Look through the records and copy each line that has "only" in it.

☆ ☆ ☆ ☆

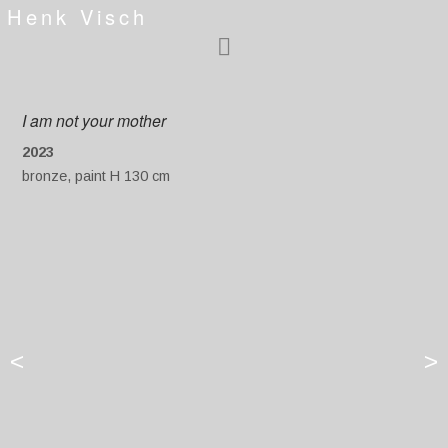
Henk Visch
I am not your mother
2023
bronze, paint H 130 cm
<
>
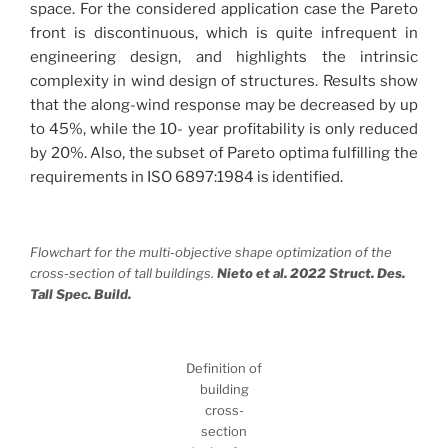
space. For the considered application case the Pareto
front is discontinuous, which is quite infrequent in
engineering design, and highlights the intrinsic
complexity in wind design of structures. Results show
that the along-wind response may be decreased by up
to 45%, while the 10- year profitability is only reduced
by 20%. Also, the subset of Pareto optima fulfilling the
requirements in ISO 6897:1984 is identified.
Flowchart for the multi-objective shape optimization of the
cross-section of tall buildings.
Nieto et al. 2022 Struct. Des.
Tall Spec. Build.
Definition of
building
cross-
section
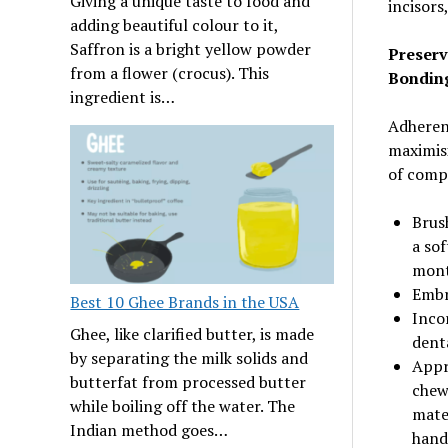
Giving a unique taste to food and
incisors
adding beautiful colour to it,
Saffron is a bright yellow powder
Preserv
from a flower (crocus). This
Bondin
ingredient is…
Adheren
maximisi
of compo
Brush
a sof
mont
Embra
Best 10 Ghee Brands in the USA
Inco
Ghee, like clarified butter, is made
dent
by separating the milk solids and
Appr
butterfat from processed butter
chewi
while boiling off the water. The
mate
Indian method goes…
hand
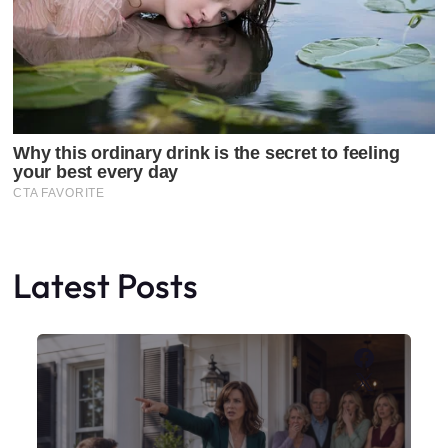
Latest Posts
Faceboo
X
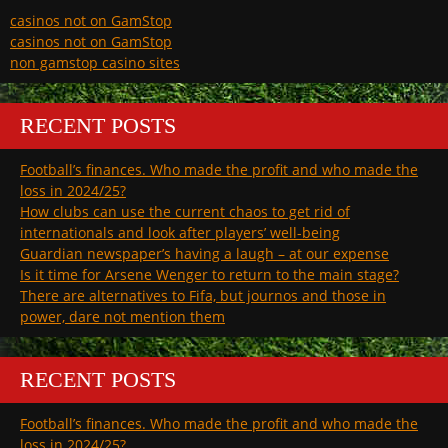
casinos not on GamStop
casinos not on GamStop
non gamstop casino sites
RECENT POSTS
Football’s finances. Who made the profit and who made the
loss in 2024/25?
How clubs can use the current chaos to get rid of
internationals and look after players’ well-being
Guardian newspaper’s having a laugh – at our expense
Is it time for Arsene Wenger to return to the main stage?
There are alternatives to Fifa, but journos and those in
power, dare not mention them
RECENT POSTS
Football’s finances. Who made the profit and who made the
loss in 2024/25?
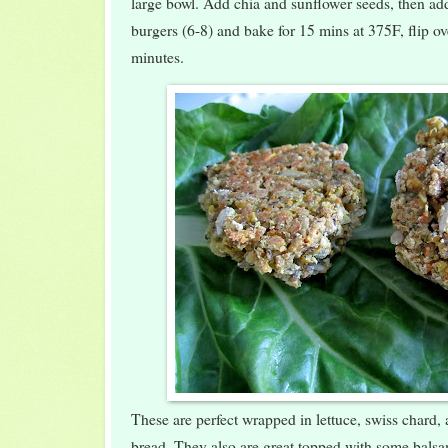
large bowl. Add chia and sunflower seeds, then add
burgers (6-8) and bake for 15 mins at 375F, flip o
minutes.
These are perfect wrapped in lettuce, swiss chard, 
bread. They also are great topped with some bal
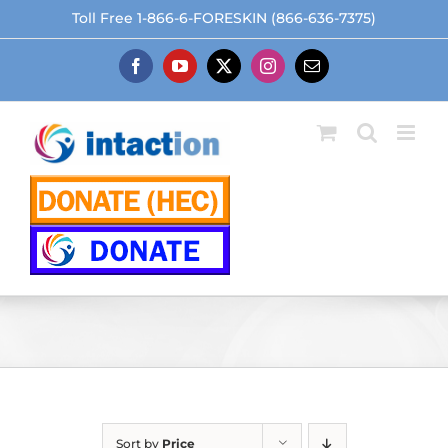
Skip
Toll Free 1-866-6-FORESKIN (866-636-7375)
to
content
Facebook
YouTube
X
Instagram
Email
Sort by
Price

☆ ☆ ☆ ☆

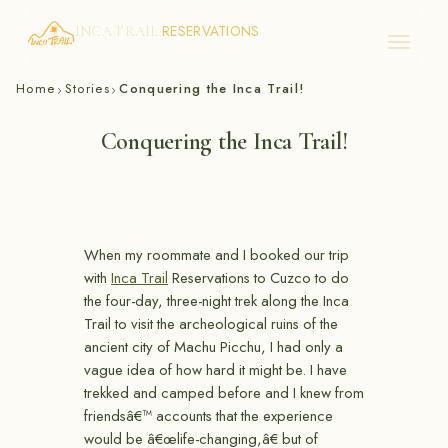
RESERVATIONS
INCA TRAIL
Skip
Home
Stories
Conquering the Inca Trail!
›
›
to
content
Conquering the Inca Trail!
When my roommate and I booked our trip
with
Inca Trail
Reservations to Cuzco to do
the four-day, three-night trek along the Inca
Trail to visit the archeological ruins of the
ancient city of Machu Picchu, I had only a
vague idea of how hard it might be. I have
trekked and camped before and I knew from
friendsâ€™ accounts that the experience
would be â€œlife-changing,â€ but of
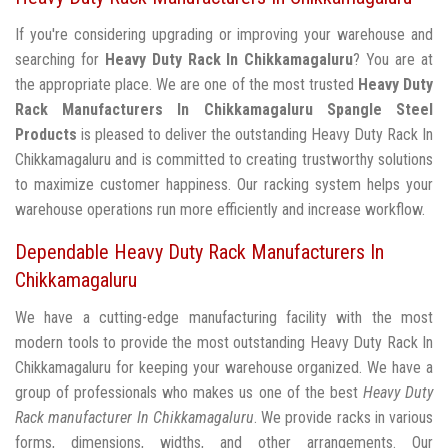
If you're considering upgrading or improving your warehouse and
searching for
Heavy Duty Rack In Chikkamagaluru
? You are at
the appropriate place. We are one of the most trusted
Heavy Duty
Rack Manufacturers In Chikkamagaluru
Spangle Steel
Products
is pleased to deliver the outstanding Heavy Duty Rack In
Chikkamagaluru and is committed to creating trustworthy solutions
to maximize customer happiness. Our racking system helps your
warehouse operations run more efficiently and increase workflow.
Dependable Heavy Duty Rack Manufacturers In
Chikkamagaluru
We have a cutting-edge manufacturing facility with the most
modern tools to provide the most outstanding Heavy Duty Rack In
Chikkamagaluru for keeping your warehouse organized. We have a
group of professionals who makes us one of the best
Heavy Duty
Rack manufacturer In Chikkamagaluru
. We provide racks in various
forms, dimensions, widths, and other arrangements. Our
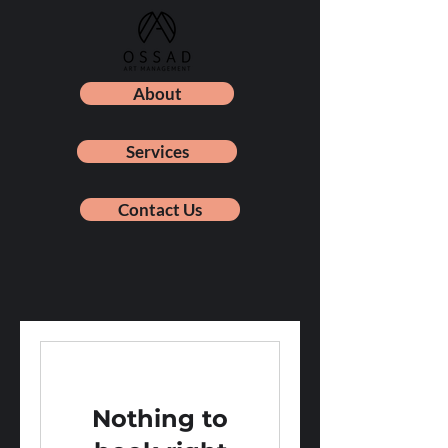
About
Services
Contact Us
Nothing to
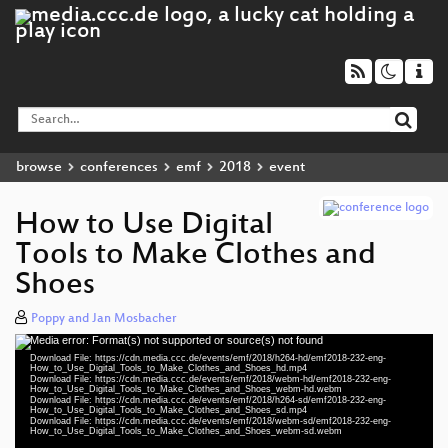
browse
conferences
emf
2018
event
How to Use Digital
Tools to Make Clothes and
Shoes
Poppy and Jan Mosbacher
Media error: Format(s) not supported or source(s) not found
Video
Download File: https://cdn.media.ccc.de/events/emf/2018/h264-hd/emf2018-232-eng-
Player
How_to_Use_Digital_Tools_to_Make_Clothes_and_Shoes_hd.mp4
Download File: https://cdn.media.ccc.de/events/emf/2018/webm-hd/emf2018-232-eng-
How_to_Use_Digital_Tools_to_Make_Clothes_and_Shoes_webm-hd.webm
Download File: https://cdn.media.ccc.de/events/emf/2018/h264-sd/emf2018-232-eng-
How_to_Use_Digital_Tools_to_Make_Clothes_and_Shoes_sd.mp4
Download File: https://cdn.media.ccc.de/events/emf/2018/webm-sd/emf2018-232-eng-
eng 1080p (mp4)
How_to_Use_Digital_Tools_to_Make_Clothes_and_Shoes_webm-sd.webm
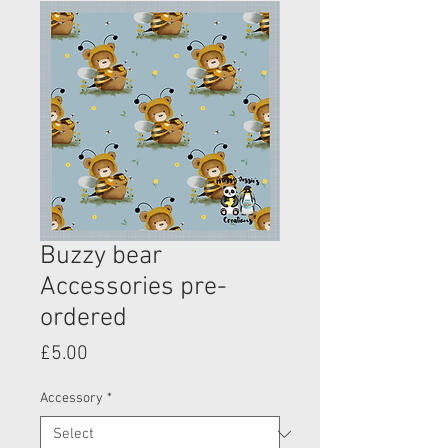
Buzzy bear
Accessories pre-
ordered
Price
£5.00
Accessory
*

☆ ☆ ☆ ☆

> [ANSWER BOX]
to 45%, while the 10- year profitability is only reduced
ancient city of Machu Picchu, I had only a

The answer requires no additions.